The girl didn’t smile. Mmm. Doreen led her through to orange juice and toasted crumpets.
‘Edith loves you too much to leave you alone for a minute longer than is a necessity, so there’s a good chance this is serious’, the old lady stated with measured gravity, thus steadying the child against the unknown without fostering fear of it.
‘And if it is, it’s already writ and cannot be unwrit. But let’s be hopeful, eh? We’ll face whatever awaits with as much strength and goodness as we can muster’, advised Aunty Doreen from the privileged perch of her eighty five years.
Although she’d seldom travelled far from the armchair in which she now sat, mileage rarely translates into depth and her life experience transcended mere surface.
Aunty Doreen slippered over to the telephone and called the police. She explained the situation to the relevant officer and was heard giving a detailed description of her neighbour’s probable dress, down to the colour of coat and shopping bag.
Would he please check accidents and incidents involving an elderly woman in the Fernworh and Bulton area?

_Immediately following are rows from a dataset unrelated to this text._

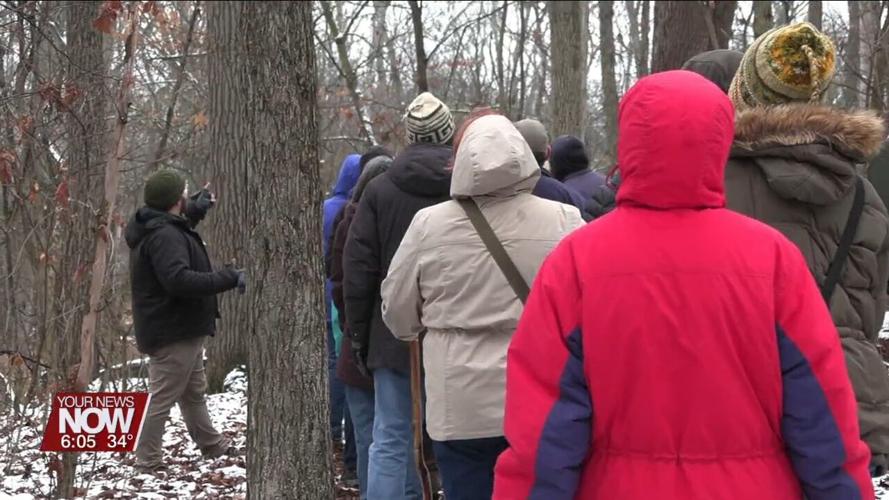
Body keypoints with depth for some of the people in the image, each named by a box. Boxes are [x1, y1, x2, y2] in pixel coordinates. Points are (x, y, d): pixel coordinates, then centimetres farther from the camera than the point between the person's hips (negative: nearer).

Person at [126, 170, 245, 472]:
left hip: (180, 328, 12)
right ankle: (148, 461, 0)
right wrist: (229, 278, -32)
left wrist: (196, 210, 26)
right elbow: (179, 279, -36)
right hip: (172, 331, -12)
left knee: (194, 391, 23)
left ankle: (212, 445, 37)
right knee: (163, 397, -6)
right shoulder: (164, 236, -24)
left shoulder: (157, 227, 10)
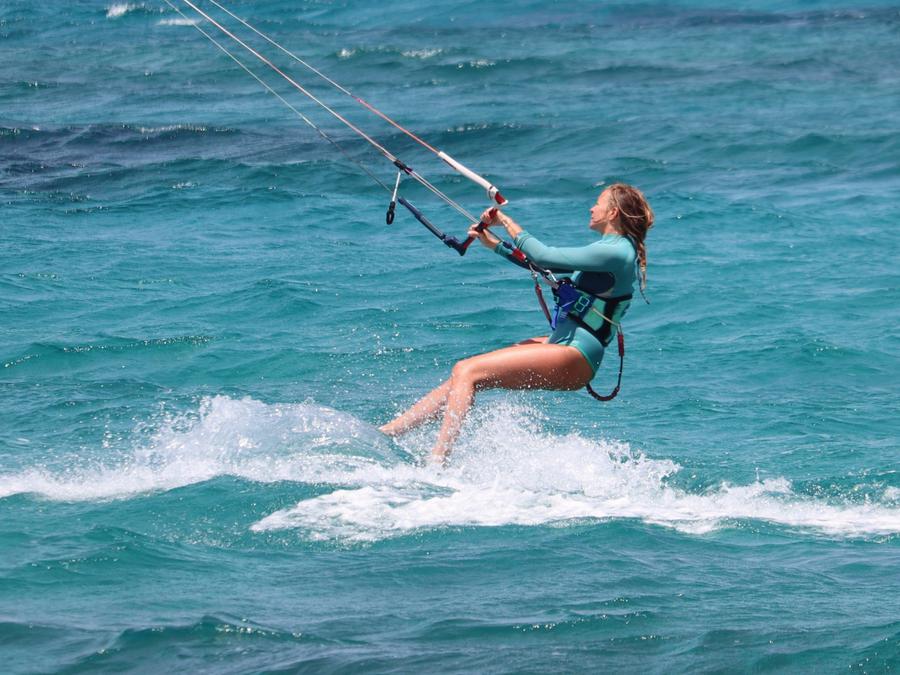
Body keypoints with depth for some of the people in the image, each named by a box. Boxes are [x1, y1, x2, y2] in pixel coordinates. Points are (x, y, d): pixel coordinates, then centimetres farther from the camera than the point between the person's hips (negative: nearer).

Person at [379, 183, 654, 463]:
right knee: (463, 374, 5)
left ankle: (436, 463, -25)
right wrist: (494, 244, 22)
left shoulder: (615, 251, -14)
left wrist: (506, 221, -7)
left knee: (466, 372, -18)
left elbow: (543, 256, -19)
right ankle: (388, 432, 5)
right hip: (562, 342, 10)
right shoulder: (609, 248, 18)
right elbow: (544, 264, 27)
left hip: (574, 358, -10)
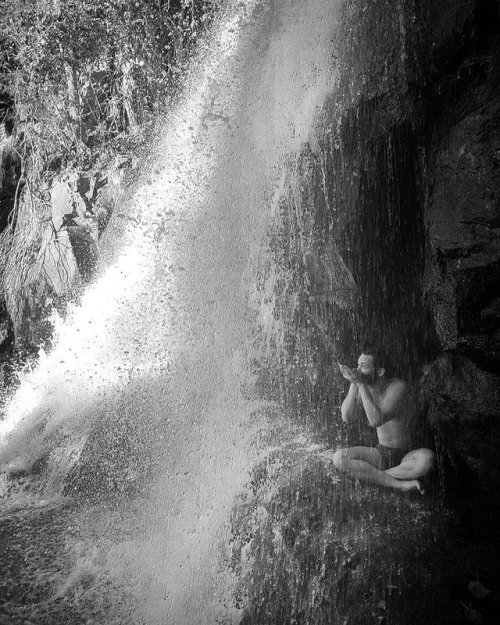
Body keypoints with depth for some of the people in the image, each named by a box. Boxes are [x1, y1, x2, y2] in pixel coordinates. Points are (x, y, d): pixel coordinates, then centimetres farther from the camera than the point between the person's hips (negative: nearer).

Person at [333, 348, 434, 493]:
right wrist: (354, 385, -24)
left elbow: (375, 421, -31)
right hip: (381, 453, 4)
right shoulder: (364, 389, -4)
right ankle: (400, 484, -22)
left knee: (426, 458, -37)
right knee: (338, 458, -21)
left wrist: (361, 385, -34)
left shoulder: (398, 386, -19)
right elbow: (347, 418, -18)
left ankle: (372, 475, -19)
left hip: (406, 456, -4)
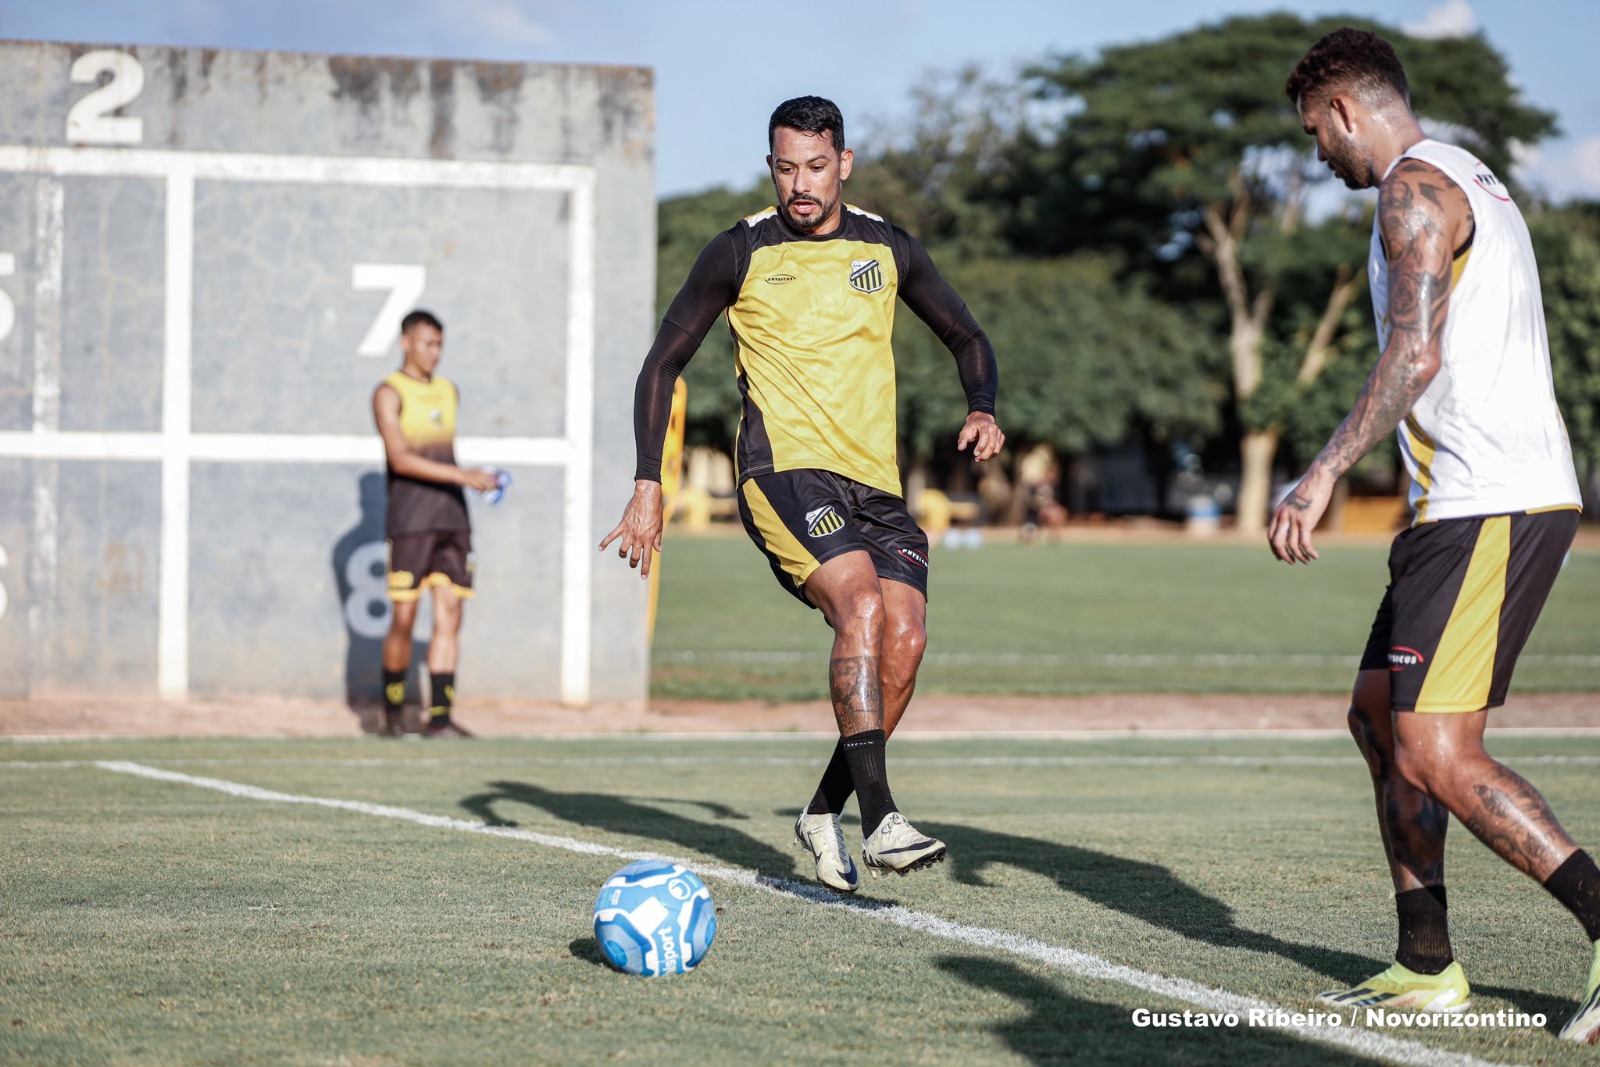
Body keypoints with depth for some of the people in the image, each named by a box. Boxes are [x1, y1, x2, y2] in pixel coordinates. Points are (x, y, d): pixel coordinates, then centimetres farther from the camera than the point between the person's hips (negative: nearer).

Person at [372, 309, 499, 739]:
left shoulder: (449, 391, 16)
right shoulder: (389, 393, -5)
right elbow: (400, 459, -16)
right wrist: (462, 475, -22)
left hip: (452, 519, 6)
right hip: (409, 522, -6)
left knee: (449, 616, -3)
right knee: (404, 618, -4)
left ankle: (439, 718, -4)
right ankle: (393, 709, 14)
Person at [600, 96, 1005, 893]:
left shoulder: (888, 250, 11)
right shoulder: (740, 253, 2)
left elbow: (966, 337, 23)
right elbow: (664, 362, 7)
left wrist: (983, 409, 2)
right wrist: (648, 483, -1)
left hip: (876, 482, 4)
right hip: (784, 470, -4)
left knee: (905, 638, -15)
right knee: (862, 604, -28)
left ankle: (825, 811, 5)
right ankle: (878, 820, -29)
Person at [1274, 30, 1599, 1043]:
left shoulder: (1416, 189, -9)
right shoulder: (1476, 184, 23)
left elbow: (1415, 355, -21)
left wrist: (1325, 474, -21)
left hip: (1489, 506, -11)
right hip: (1482, 503, 11)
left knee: (1435, 757, -15)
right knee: (1380, 719, 14)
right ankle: (1427, 967, 17)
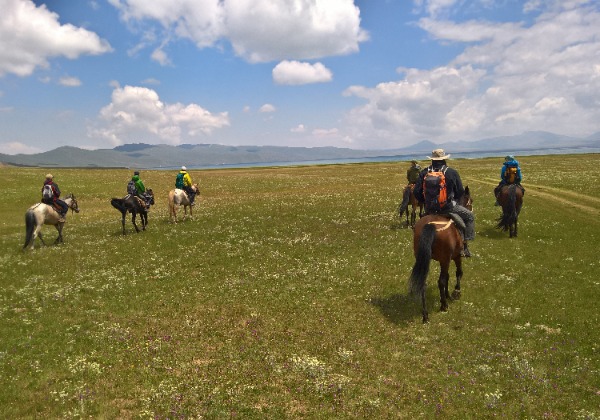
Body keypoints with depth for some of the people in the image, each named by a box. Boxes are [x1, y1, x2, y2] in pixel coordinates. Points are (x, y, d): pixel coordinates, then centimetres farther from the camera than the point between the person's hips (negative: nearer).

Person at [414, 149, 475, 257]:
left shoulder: (424, 173, 0)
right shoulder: (452, 172, -6)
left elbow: (417, 192, -2)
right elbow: (460, 191, -1)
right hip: (448, 207, -3)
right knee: (470, 216, 14)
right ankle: (465, 246, 7)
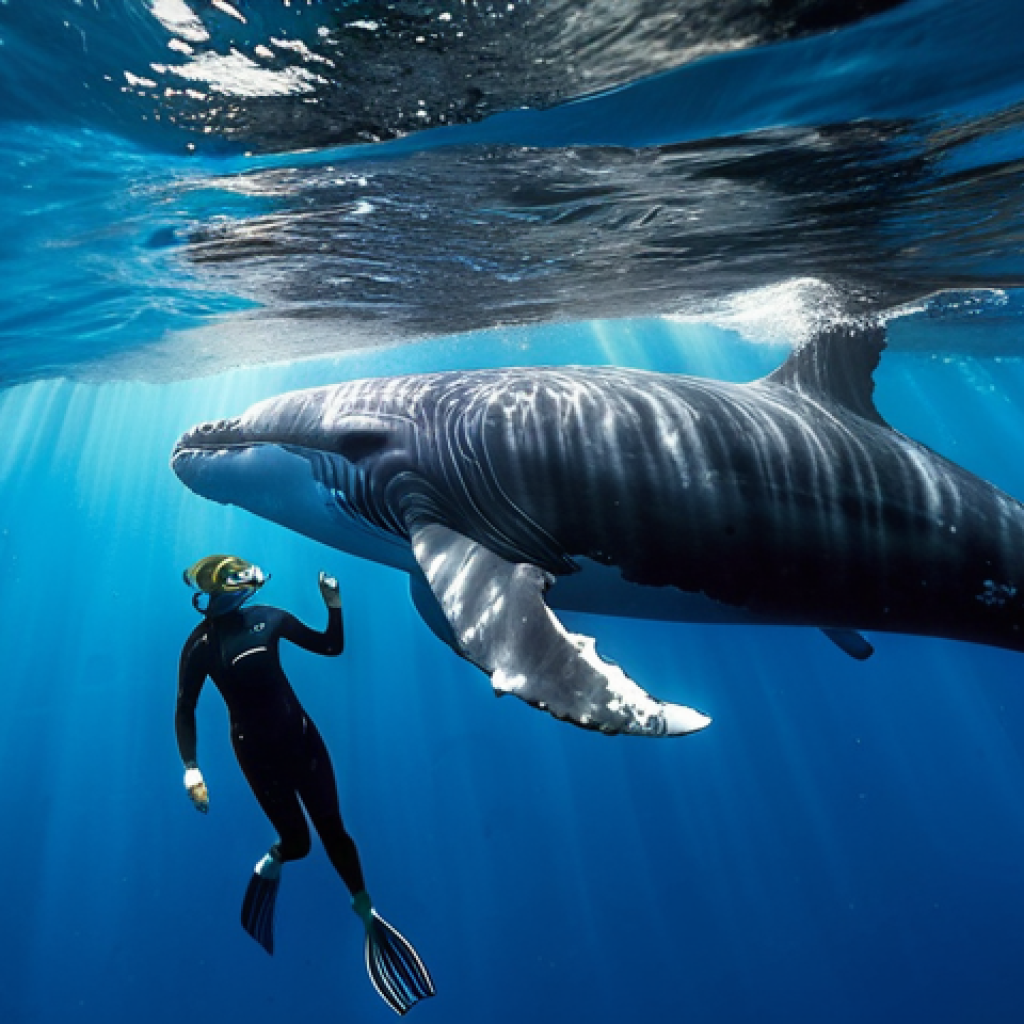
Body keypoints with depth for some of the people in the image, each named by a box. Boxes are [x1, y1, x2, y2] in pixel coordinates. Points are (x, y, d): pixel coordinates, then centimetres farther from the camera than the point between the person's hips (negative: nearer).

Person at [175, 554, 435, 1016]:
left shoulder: (268, 617, -5)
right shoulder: (200, 644, -12)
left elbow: (332, 647, 1)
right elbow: (185, 711, -7)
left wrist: (334, 604, -13)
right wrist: (192, 771, -14)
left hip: (300, 734, 2)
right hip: (257, 750, -2)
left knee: (332, 827, 8)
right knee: (298, 841, 5)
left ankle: (366, 910, 30)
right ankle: (274, 860, 44)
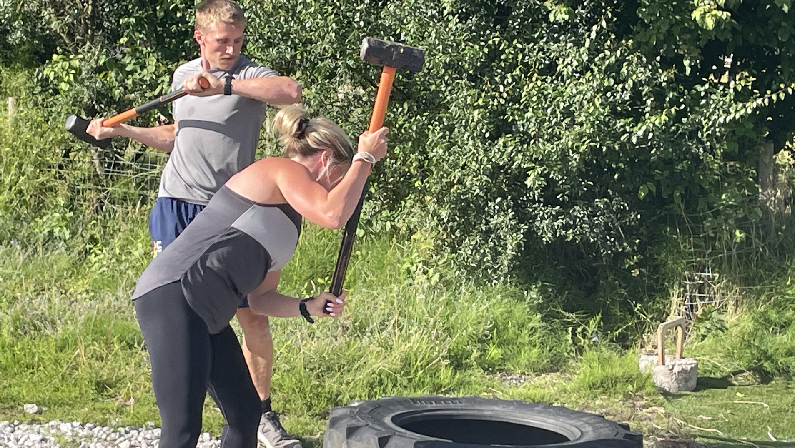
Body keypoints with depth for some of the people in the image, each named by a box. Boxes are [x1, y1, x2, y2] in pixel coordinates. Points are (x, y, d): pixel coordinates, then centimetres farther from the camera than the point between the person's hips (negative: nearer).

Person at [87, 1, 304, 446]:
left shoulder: (250, 74, -6)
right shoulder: (183, 74, 12)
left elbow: (292, 91, -30)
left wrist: (223, 84, -34)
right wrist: (122, 130, 21)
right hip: (176, 208, 4)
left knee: (254, 315, -3)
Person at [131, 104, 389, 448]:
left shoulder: (288, 219, 25)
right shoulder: (282, 170, -2)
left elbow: (260, 299, 25)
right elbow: (333, 214, -22)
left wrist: (309, 307, 9)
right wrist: (365, 158, -8)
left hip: (206, 315, 11)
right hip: (172, 295, -11)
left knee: (245, 412, 17)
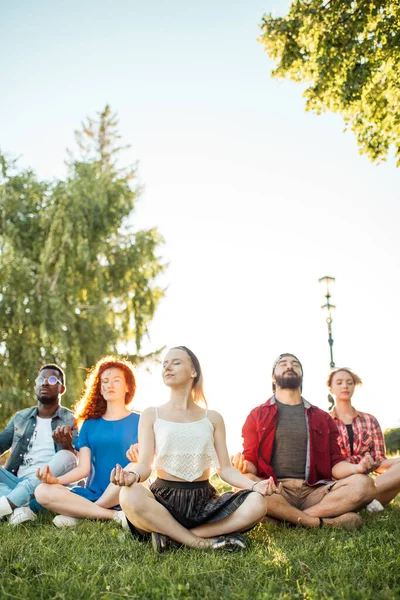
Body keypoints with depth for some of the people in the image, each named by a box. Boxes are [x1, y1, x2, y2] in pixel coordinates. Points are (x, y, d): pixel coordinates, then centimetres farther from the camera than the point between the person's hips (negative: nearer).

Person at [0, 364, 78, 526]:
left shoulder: (70, 421, 5)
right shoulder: (20, 417, 17)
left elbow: (74, 460, -5)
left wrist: (66, 445, -28)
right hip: (17, 483, 3)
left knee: (66, 456, -31)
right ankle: (19, 507, -38)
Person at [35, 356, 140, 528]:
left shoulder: (138, 421, 6)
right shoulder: (90, 424, 15)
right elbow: (83, 468, 5)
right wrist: (56, 479, -13)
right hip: (94, 494, 3)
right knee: (43, 491, -20)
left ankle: (80, 514, -15)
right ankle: (114, 515, -22)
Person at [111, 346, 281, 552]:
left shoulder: (212, 418, 9)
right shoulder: (151, 415, 5)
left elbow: (225, 468, 5)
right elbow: (145, 464, -5)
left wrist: (254, 485, -15)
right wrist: (133, 475, -30)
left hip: (204, 499, 3)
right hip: (164, 497, -2)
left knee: (256, 503, -25)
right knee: (130, 496, -36)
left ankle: (170, 534, -19)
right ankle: (204, 542, -21)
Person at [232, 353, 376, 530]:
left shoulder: (322, 418, 19)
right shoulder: (257, 415, 13)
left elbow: (334, 463, 14)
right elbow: (251, 462, 7)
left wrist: (356, 468, -9)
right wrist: (244, 467, -18)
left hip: (314, 491, 2)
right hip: (274, 491, -2)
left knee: (364, 484, -23)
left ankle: (284, 519, -23)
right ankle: (325, 522, -26)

Yes of course. He’d call back soon.
Aunty slo-mo’d back to her armchair and the two of them sat in wait.
‘We don’t have a name, but we do have a lady fitting your description’, were the encouraging first words of the duty officer when the call finally came. He also said it would do the police a service if someone could go along to the hospital and identify her.
This lazy utterance spun Aunty Doreen into palpitations, imagining her friend now laid cold on a mortuary slab. Aunty Doh’s horror must’ve reverberated the length of the phone line because the policeman quickly added that the lady in question hadn’t died—she’d suffered some form of memory loss, and they were keen to discover who she was.